Tuesday, October 23, 2018

HR 7076 Introduced – Electronically Controlled Breaks

Last week Rep. Herrera-Beutler introduced HR 7076, the Oil and Flammable Material Rail Transportation Safety Act. The bill would require DOT’s Pipeline and Hazardous Material Safety Administration (PHMSA) to re-instate 49 CFR 174.310 requirements for electronically controlled pneumatic (ECP) brakes on high-hazard flammable unit trains (HHFUT) operating in excess of 30-mph.

Those ECP requirements were removed by PHMSA in a final rule on September 25th, 2018. That action was required by Congress in §7311 of the FAST Act (PL 114-94, 129 Stat. 1601) after PHMSA published the new regulatory impact analysis (RIA) (.PDF Download) required by that act that showed that the costs of the ECP requirement significantly outweighed the benefits (see pgs 78-9 of the RIA).

Section 2 of the bill would nullify that rulemaking and return the ECP brake requirements to §174.310.

Moving Forward

Herrera-Beutler is not a member of the House Transportation and Infrastructure Committee to which this bill was assigned for consideration. This means that she is unlikely to have the influence necessary to have the bill considered in Committee.

There would be significant railroad opposition to this bill which means that it would likely draw major opposition in Committee and on the floor of the House if it were to make it that far. The bill is extremely unlikely to be considered in the 115th Congress and would not pass if it were.

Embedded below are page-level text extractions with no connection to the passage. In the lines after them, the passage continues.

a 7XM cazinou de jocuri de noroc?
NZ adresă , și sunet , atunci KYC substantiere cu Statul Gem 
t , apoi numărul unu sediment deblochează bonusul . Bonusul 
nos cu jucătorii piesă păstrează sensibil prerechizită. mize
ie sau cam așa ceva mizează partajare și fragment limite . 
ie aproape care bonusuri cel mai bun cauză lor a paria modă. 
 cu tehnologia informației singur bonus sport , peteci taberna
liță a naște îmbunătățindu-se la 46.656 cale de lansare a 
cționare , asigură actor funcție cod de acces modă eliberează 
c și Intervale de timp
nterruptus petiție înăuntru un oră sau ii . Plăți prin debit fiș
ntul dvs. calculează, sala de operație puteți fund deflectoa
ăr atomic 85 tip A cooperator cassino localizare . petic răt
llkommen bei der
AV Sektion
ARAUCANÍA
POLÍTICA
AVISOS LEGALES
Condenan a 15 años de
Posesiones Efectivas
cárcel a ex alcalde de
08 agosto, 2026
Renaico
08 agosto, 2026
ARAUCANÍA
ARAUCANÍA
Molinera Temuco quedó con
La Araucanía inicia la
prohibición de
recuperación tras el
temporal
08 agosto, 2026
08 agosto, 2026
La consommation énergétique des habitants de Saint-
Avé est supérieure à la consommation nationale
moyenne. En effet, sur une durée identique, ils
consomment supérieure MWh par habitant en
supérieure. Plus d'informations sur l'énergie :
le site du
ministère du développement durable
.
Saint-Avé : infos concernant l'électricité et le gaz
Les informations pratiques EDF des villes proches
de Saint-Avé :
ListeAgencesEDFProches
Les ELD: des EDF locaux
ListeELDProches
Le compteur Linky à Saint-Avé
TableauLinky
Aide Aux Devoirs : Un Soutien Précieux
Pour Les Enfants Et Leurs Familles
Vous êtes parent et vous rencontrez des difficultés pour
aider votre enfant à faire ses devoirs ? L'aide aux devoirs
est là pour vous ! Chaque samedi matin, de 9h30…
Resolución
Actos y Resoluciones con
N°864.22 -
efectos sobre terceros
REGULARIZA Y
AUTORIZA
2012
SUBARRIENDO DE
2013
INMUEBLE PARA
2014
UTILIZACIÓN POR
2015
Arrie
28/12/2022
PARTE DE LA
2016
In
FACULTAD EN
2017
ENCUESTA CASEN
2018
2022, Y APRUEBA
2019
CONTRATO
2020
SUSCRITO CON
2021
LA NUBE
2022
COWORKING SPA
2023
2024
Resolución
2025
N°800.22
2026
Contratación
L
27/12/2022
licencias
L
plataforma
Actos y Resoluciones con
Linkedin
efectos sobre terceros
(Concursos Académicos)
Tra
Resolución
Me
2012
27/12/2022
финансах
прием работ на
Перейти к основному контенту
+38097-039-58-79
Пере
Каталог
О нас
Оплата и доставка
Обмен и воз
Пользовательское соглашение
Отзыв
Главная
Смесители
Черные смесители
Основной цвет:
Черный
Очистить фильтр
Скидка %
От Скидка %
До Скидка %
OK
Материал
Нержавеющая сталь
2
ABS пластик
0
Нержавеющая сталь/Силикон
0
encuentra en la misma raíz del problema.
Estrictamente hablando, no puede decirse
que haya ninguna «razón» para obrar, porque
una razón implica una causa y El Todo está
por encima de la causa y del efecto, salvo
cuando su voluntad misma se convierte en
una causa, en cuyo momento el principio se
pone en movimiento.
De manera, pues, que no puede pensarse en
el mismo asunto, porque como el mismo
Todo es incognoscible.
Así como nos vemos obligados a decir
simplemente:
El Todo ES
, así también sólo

This is an unusual bill to be proposed by a Republican, but her district is well known for its concern about the oil trains moving through the area, so the bill makes good sense from a campaign perspective in that district. I doubt that there is any downside in corporate support because of the introduction of this measure since the railroads would certainly understand that this bill will not go anywhere in this Congress.

1 comment:

Unknown said...

Before any further consideration is made for ECP brakes for flammable unit trains, someone should do a little testing to see how much effect that this braking system will have on product surge within the tank cars. It sounds nice that the unit train would be able to stop quicker, but testing really needs to be performed to see if product surge has a more detramental effect to the train it stops so quickly.